## TASK ITEM
After finding the line with "ACKNOWLEDGMENT" in the data below, set down exactly each line through the one with "County of Cole)", inclusive, and stop there.

[Records from a collection]
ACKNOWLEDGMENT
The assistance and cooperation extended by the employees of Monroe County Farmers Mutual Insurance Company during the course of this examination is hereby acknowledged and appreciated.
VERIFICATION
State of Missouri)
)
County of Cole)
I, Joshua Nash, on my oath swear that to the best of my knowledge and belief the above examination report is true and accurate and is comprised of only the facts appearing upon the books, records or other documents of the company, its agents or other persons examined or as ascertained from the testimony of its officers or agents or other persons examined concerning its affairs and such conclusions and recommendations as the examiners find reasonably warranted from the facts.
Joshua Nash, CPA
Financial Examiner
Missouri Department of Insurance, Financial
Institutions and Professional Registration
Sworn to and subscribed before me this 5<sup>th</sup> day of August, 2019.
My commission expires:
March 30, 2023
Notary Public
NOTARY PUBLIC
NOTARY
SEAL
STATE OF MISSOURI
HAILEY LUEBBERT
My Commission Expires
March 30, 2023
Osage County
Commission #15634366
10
---
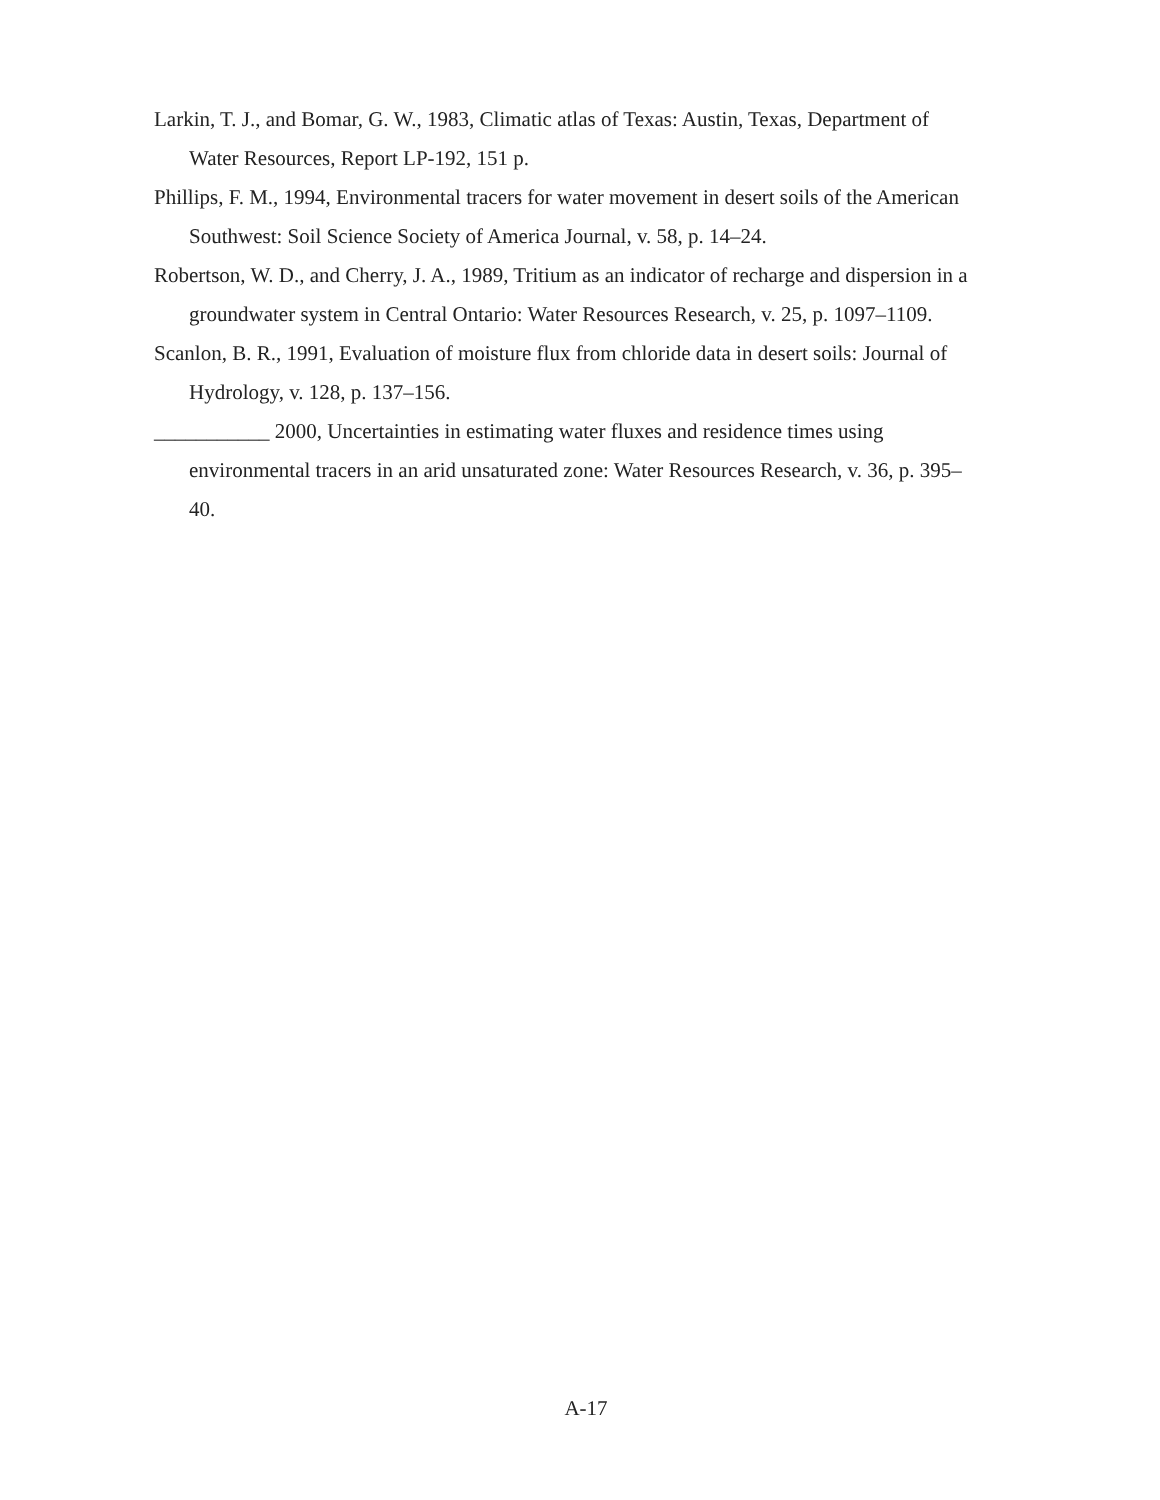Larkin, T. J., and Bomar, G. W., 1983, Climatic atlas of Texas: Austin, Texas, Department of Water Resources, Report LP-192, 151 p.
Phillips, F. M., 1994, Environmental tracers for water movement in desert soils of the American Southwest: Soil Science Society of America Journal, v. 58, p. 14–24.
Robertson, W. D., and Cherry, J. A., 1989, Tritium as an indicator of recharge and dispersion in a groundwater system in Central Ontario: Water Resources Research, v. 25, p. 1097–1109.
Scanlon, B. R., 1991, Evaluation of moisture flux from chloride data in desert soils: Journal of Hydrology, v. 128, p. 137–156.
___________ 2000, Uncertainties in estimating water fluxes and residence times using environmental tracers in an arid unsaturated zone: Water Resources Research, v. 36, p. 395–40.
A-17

## FINISHED TASK
ACKNOWLEDGMENT
The assistance and cooperation extended by the employees of Monroe County Farmers Mutual Insurance Company during the course of this examination is hereby acknowledged and appreciated.
VERIFICATION
State of Missouri)
)
County of Cole)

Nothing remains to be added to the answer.